The wavefront aberration was consecutively measured at 129 field points over the central visual field (14 x 11.6 degrees) for 8 young healthy cyclopleged eyes. A combined corneal topographer and aberrometer was used to perform measurements as it allowed the orientation of the pupillary axis (PA) with respect to the line of sight (LOS) to be estabilished. The aberration distribution across the field was used to simulate the size of isoplanatic patch considering two cases: a perfect AO correction applied along LOS and PA. In both cases a single adaptive element conjugated to the pupil was simulated.
The shape of the isoplanatic region applying the LOS reference is typically larger and more regular than that by applying the PA reference. Suggesting that for a single corrector AO system, it may be better to use the LOS as a reference as is the norm. The dominace of the lower order aberrations regarding variation in the total wavefront aberration across the field emphasizes the importance of utilizing variable optics to reduce the field curvature and field astigmatism in ocular AO systems.

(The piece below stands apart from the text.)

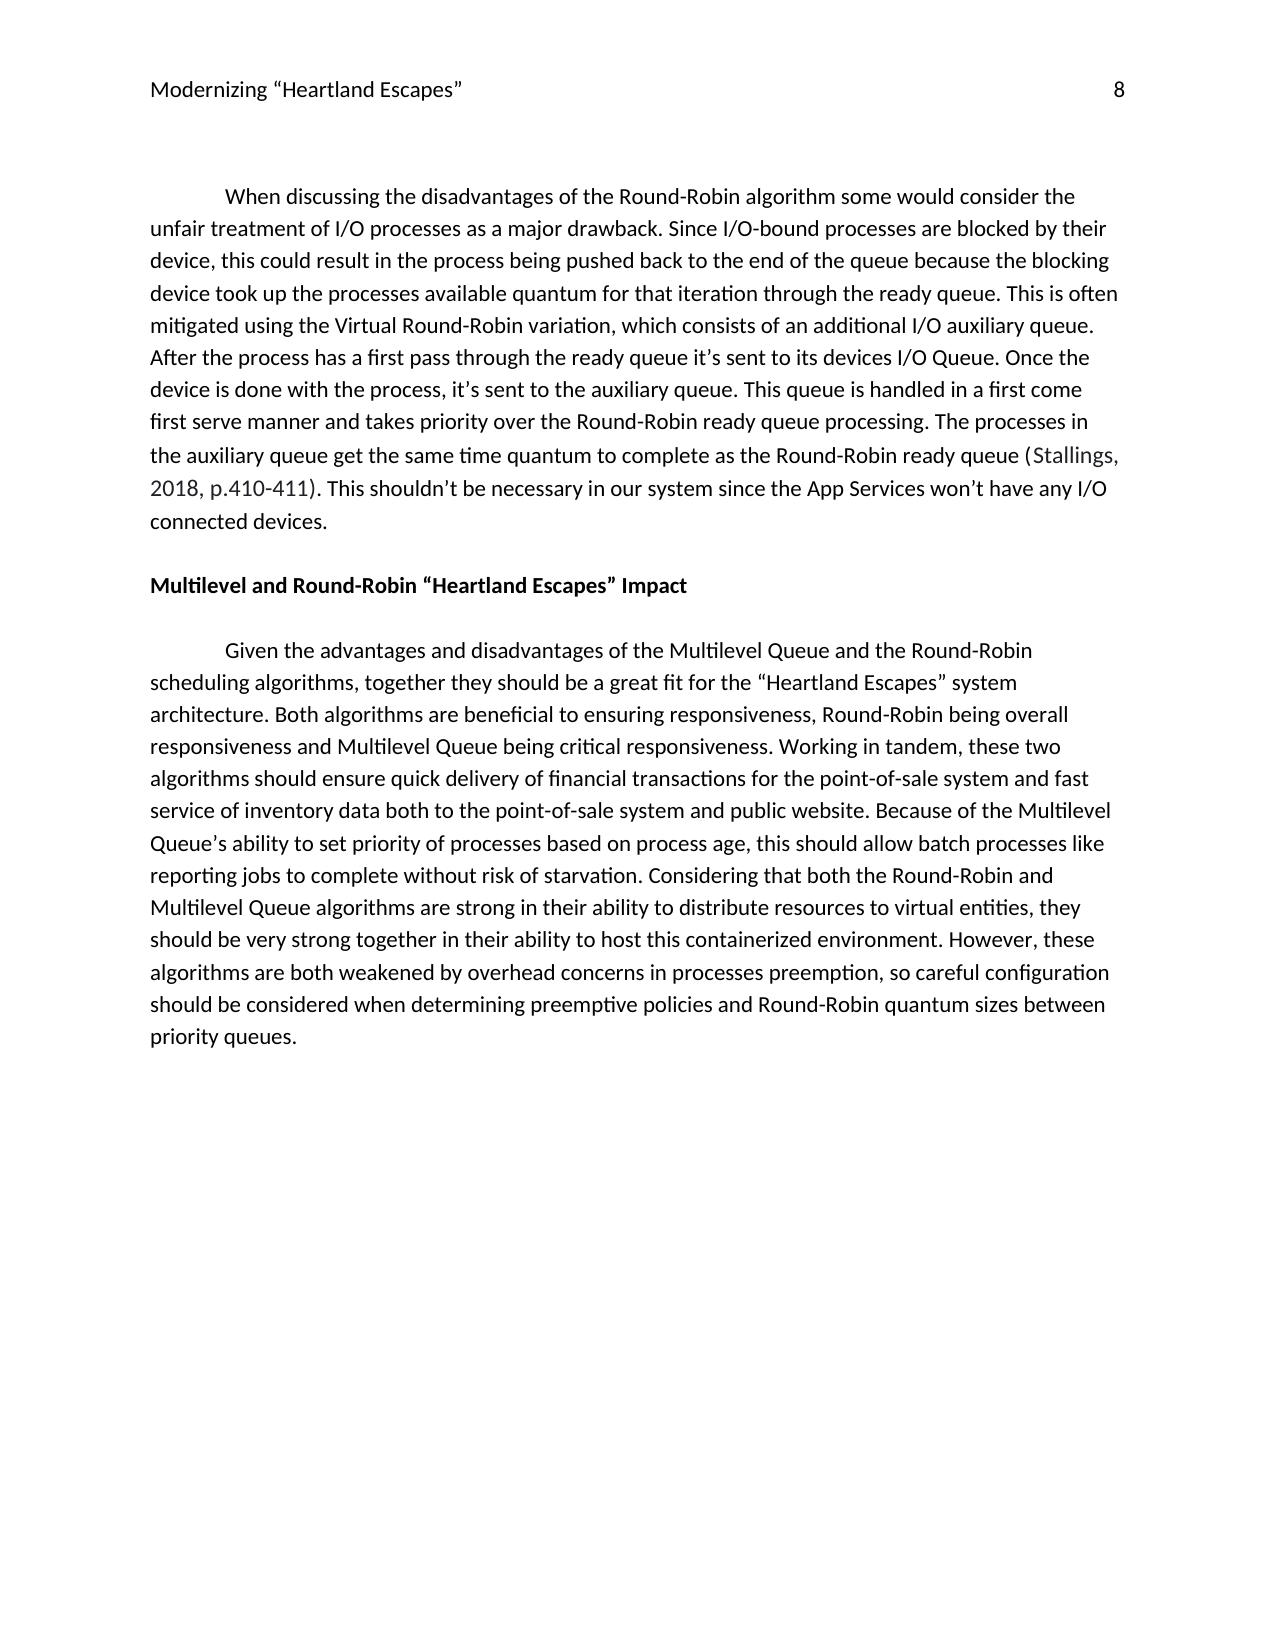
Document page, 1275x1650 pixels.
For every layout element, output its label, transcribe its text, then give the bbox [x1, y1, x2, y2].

Maximizing the size of the isoplanatic patch is important for ocular AO systems to achieve high-resolution retinal images over a wider field. Observations indicate the LOS reference provides wavefront aberrations that are closer to the median wavefront aberrations over the central field in most eyes, however, significant inter-subject variability exists and aberration correction methodologies may benefit from consideration of individual aberration pattern across the field.